Induction stoves are also safer than gas stoves. Aside from the risk of a gas leak, induction stoves don’t produce open flames that can burn toddlers or accident-prone adults. And since induction cooktops heat pots and pans directly instead of heating the air around them, you won’t burn yourself by touching a burner or cooktop. 

As a bonus, induction stoves don’t heat up the kitchen nearly as much as gas ones, a great benefit to keep your A/C costs down in increasingly hot summers. Drawn by these benefits, chefs are increasingly jumping on the induction-stove bandwagon.

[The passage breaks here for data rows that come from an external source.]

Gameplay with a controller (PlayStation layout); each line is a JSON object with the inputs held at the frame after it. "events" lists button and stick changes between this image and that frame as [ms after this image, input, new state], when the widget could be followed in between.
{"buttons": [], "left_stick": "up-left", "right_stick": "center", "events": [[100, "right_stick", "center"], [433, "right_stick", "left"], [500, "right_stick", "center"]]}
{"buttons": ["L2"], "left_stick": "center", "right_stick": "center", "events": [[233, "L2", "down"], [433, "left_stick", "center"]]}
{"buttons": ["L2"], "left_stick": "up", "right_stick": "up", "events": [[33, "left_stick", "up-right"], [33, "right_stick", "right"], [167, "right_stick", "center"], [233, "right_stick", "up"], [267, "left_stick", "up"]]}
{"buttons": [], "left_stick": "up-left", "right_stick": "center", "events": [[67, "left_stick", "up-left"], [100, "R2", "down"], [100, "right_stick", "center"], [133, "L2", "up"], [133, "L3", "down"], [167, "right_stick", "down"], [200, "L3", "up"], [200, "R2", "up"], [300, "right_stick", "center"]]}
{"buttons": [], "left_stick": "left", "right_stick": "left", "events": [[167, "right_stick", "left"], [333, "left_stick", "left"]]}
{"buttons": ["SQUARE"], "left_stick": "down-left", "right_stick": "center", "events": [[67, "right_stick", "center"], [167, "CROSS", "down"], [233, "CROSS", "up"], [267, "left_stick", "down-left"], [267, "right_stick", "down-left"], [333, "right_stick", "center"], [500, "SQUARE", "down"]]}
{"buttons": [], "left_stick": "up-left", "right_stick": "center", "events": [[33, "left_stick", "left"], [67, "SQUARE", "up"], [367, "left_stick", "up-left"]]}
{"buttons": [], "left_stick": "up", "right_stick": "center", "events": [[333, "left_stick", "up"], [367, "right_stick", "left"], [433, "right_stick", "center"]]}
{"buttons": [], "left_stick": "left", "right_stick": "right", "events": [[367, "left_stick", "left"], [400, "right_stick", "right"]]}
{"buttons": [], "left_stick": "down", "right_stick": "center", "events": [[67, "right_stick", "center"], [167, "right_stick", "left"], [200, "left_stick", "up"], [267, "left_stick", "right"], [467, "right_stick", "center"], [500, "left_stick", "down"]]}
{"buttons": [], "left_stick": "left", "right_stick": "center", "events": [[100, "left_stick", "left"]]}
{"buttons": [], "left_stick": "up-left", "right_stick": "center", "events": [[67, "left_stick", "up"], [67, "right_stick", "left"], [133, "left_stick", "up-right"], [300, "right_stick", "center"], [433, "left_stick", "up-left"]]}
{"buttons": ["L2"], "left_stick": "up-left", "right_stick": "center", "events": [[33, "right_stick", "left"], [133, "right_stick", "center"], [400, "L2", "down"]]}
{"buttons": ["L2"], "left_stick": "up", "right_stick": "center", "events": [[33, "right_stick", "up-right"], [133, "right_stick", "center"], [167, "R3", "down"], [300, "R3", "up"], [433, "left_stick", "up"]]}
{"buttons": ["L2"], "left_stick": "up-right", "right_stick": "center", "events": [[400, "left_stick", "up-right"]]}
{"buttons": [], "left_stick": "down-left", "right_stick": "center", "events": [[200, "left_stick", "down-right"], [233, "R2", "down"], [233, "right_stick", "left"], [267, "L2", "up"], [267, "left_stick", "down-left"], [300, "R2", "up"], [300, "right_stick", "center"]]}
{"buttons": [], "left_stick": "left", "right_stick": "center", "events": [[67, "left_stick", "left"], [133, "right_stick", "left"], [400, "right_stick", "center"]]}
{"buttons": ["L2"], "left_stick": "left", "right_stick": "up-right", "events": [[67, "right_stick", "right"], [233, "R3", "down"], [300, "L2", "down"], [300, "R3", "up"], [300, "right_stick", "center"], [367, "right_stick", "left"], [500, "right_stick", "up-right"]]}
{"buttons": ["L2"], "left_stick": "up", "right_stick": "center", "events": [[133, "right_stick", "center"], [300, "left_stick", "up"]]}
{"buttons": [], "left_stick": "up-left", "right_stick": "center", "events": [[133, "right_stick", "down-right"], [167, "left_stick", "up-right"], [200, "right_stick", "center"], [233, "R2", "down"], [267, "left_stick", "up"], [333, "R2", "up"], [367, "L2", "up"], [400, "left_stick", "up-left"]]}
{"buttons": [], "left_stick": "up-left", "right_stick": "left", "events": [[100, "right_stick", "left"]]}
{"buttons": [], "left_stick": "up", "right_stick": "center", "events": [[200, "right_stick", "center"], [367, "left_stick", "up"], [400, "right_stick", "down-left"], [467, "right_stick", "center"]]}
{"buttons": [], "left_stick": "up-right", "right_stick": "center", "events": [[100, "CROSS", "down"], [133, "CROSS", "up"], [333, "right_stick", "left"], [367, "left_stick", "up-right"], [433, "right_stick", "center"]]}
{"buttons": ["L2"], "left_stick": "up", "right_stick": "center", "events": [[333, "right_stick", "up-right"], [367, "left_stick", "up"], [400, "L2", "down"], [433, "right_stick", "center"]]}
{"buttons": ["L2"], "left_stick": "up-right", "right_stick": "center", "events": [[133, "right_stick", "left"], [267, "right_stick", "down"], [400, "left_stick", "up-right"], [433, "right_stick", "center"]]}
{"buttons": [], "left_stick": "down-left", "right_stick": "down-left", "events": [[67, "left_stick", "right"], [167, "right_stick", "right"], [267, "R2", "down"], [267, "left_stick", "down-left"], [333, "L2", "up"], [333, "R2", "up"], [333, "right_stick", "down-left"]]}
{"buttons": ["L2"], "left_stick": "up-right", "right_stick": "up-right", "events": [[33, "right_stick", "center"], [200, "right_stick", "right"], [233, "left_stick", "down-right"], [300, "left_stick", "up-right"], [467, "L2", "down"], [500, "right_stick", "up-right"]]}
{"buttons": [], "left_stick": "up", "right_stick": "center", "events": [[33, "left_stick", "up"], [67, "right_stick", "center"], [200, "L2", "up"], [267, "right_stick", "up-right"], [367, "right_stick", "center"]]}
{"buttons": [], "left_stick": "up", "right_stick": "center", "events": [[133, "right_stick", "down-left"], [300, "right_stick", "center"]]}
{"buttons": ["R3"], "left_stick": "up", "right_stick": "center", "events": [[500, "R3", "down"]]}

Considerations for Switching from Gas to Induction

Hopefully, you’re ready to take the plunge to buy an induction stove. To make your transition smoother, here are a few things you should think through:

Make sure your old gas stove will be responsibly recycled. When you buy your induction stove at Home Depot, they’ll usually recycle it for a small additional fee (typically $25). Other big-box stores like Lowe’s will recycle gas stoves, but Home Depot’s service is the most straightforward.  
Consider the type of induction appliance you want. Although you can find induction cooktops with smaller price tags than slide-in models, the cooktops often require a complete kitchen renovation.  (Also, make sure you’re buying an induction and not simply an electric range!)
 Be prepared for one-time costs in switching to induction. These expenses include paying servicepeople to cap off your old gas connection (no more random gas leaks!) and do some rewiring. But since induction stoves don’t need venting, you don’t have to shell out extra to upgrade your venting system.
You may need new cookware since aluminum, copper, and Pyrex don’t work on induction cooktops. Check out our guide to healthy, eco-friendly options. The pan also needs to cover most of the burner, or else the burner will automatically switch off. If you have a small magnetic pan (check it with a refrigerator magnet), you can get it to work on an induction burner by using this YouTube hack.
Exercise caution around induction stoves if you have a pacemaker. Turned-on induction stoves emit electromagnetic fields (EMFs), which people with pacemakers are advised to keep away from. The current consensus is that patients with pacemakers can use induction stoves, but they should keep at least 24 cm (60 inches) away from turned-on burners. 

In summary, gas stoves have historically been popular because they heat up quickly and cook tasty food fast. But there’s a price to pay for gas cooking, especially in terms of indoor air quality. Induction stoves are an all-around better choice for cooking. Now that the government may cover a hefty portion of your purchase price, induction stoves are an even better investment in your health and home.